[What to work on] Write out verbatim the part of the items that opens with the line containing "Clasificados y Edictos" and closes with the line containing "reeleição ao Governo do Amazonas", both lines included. Leave the pictures out of the answer.

== Data listing ==

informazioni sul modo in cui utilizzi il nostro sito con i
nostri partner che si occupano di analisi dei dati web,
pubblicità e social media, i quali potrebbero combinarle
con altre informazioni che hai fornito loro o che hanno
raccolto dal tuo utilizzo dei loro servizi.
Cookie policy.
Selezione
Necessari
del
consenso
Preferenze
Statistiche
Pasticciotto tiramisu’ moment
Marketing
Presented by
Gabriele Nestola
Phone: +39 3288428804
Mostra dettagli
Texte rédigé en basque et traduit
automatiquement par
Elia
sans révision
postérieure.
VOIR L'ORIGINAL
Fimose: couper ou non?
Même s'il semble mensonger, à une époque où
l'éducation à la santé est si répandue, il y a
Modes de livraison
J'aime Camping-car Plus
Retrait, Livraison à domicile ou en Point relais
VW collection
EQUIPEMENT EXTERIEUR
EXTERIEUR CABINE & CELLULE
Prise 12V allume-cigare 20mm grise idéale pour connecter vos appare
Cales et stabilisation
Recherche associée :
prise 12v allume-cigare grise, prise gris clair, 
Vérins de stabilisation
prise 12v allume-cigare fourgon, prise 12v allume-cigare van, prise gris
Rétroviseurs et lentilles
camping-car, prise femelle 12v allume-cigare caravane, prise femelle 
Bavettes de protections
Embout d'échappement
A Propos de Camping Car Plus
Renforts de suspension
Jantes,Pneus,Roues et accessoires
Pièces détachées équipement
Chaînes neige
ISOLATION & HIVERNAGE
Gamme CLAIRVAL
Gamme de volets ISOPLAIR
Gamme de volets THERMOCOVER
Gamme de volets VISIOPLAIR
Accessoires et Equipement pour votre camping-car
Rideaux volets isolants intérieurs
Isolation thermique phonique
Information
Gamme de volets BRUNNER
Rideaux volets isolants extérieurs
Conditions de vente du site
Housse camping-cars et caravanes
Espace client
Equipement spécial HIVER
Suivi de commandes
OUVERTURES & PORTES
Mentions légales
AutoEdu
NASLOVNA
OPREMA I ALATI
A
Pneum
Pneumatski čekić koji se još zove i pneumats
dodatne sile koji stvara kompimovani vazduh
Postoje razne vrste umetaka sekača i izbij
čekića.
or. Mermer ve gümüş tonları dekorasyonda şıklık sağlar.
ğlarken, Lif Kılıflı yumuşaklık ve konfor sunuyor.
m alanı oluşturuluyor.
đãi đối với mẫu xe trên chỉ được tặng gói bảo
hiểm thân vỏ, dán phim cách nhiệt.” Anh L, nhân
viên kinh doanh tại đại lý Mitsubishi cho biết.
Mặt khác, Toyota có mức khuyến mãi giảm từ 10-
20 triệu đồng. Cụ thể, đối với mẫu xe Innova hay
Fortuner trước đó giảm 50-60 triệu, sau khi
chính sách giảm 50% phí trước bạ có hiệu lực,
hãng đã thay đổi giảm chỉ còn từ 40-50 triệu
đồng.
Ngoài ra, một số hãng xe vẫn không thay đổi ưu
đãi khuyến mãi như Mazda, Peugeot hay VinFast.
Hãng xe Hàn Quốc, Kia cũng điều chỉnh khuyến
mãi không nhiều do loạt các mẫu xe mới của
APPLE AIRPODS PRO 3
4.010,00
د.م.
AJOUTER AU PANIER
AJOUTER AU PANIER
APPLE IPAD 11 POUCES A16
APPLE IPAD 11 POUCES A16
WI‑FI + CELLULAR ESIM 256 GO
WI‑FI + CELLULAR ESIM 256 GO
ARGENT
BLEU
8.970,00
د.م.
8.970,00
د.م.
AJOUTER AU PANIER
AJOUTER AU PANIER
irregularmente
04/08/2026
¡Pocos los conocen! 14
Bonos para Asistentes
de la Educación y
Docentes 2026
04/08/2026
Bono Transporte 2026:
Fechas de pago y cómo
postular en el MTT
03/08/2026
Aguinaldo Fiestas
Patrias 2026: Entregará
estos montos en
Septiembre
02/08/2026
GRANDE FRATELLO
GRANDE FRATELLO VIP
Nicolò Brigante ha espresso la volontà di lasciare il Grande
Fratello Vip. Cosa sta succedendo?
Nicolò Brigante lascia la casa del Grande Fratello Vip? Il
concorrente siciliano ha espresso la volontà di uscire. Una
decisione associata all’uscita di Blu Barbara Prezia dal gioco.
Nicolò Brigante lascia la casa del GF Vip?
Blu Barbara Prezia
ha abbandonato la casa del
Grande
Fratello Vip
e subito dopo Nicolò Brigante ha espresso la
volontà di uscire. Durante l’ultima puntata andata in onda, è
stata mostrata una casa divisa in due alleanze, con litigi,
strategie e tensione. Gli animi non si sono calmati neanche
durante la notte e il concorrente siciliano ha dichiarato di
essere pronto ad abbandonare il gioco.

===
== Data listing ==

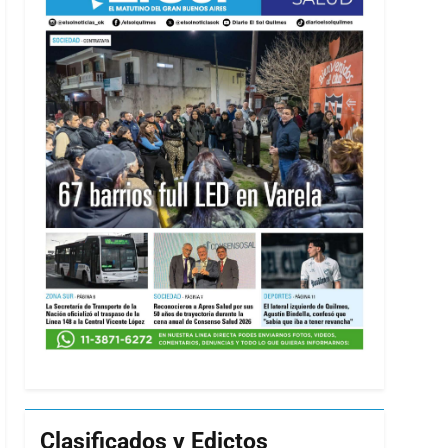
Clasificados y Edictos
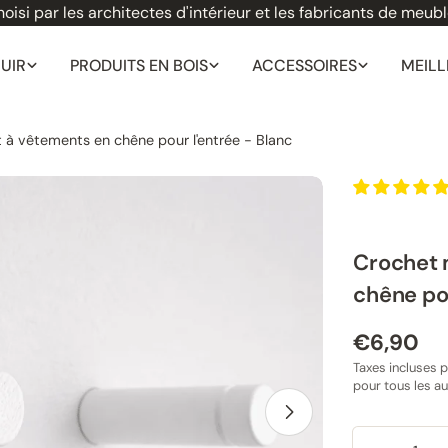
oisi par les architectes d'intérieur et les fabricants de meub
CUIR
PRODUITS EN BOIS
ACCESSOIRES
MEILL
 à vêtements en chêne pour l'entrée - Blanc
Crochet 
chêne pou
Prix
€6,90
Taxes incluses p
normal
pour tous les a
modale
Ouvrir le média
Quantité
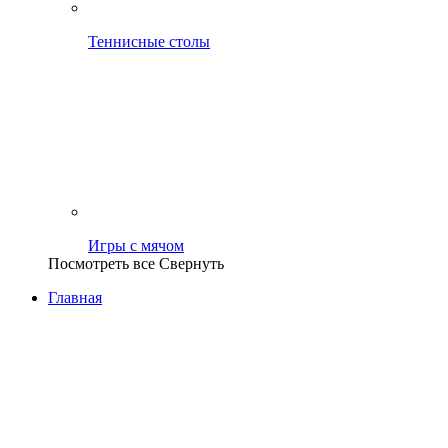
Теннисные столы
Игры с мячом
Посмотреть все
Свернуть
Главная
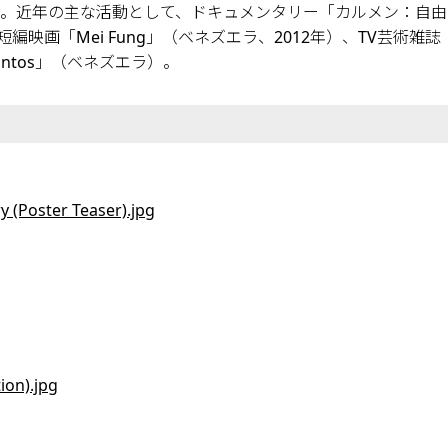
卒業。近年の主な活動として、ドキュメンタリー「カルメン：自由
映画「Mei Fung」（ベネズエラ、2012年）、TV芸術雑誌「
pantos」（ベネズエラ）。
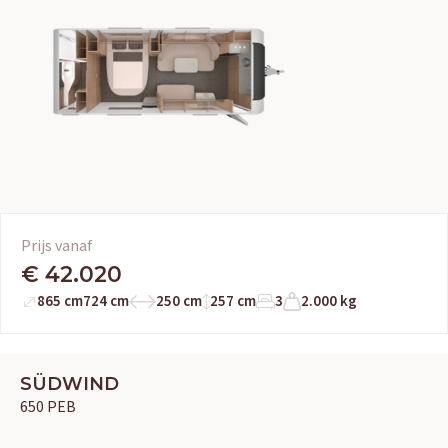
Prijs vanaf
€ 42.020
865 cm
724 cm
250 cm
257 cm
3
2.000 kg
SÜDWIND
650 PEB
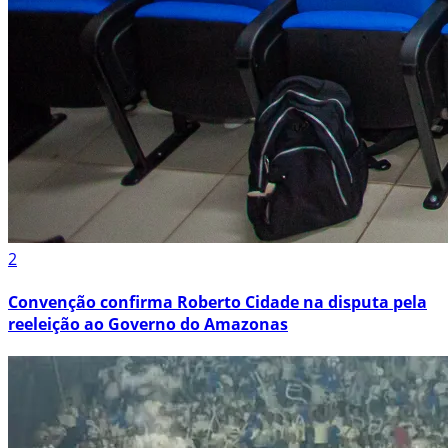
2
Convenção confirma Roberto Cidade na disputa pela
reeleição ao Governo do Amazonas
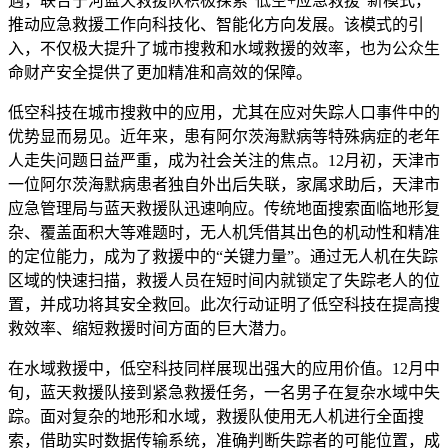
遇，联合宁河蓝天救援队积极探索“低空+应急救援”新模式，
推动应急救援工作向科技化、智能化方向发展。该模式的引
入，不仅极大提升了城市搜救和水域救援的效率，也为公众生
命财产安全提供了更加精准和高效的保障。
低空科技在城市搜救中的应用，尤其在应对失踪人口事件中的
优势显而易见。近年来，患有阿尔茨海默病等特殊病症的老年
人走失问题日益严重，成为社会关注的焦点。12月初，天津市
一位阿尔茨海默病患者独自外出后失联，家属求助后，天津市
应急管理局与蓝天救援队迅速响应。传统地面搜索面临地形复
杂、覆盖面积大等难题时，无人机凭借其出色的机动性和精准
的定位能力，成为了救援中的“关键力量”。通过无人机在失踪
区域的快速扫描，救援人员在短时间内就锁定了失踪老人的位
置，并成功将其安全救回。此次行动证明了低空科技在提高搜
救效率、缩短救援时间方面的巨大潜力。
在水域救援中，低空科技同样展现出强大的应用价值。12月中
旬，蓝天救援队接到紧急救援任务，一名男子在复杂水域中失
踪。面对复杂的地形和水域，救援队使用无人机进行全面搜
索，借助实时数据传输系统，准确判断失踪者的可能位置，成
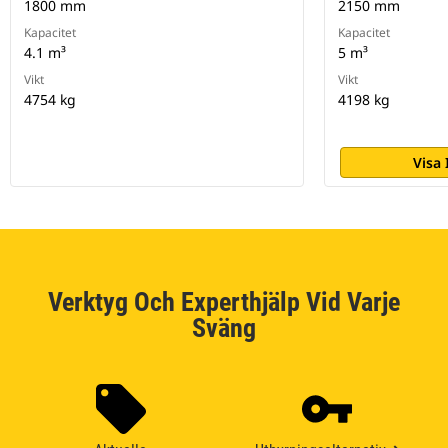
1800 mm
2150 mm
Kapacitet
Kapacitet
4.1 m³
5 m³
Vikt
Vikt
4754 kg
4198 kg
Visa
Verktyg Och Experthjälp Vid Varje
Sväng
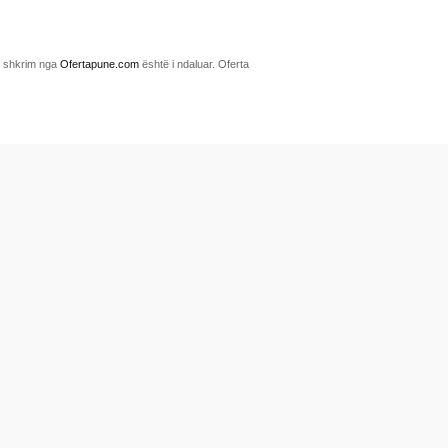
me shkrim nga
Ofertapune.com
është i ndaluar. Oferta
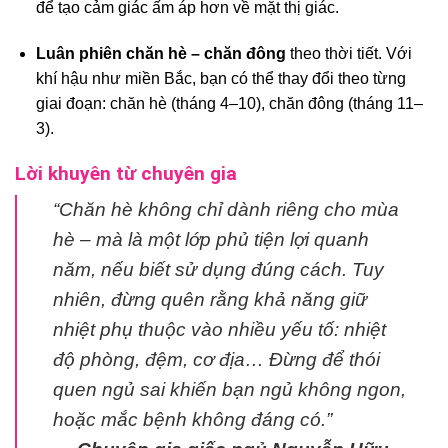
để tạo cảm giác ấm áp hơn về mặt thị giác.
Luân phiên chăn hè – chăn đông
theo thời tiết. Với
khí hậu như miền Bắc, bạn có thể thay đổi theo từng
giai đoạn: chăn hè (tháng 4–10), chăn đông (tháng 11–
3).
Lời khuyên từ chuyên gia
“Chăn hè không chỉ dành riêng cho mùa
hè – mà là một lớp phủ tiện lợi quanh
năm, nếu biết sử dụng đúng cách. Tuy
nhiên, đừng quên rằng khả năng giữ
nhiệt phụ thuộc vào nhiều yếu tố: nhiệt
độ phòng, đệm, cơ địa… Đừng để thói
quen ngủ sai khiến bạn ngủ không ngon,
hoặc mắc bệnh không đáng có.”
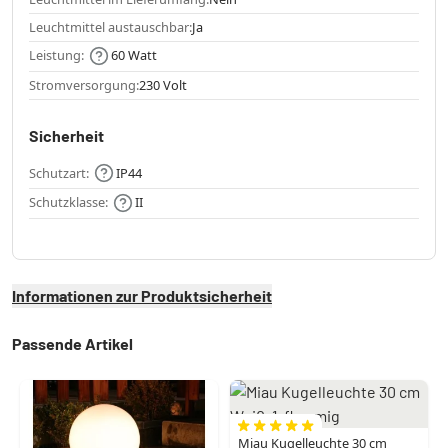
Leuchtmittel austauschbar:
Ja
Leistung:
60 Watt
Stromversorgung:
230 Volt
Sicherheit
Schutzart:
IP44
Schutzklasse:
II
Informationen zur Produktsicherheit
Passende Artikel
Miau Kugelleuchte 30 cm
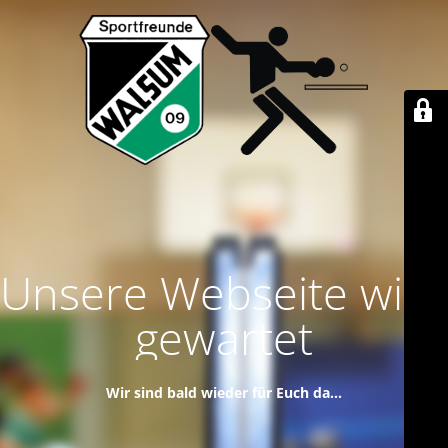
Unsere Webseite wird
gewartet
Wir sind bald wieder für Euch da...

===

[Task response]
Clasificados y Edictos
oisi par les architectes d'intérieur et les fabricants de meub
CUIR
PRODUITS EN BOIS
ACCESSOIRES
MEILL
 à vêtements en chêne pour l'entrée - Blanc
Crochet 
chêne pou
Prix
€6,90
Taxes incluses p
normal
pour tous les a
modale
Ouvrir le média
Quantité
Теннисные столы
Игры с мячом
Посмотреть все
Свернуть
Главная
卒業。近年の主な活動として、ドキュメンタリー「カルメン：自由
映画「Mei Fung」（ベネズエラ、2012年）、TV芸術雑誌「
pantos」（ベネズエラ）。
Prijs vanaf
€ 42.020
865 cm
724 cm
250 cm
257 cm
3
2.000 kg
SÜDWIND
650 PEB
2
Convenção confirma Roberto Cidade na disputa pela
reeleição ao Governo do Amazonas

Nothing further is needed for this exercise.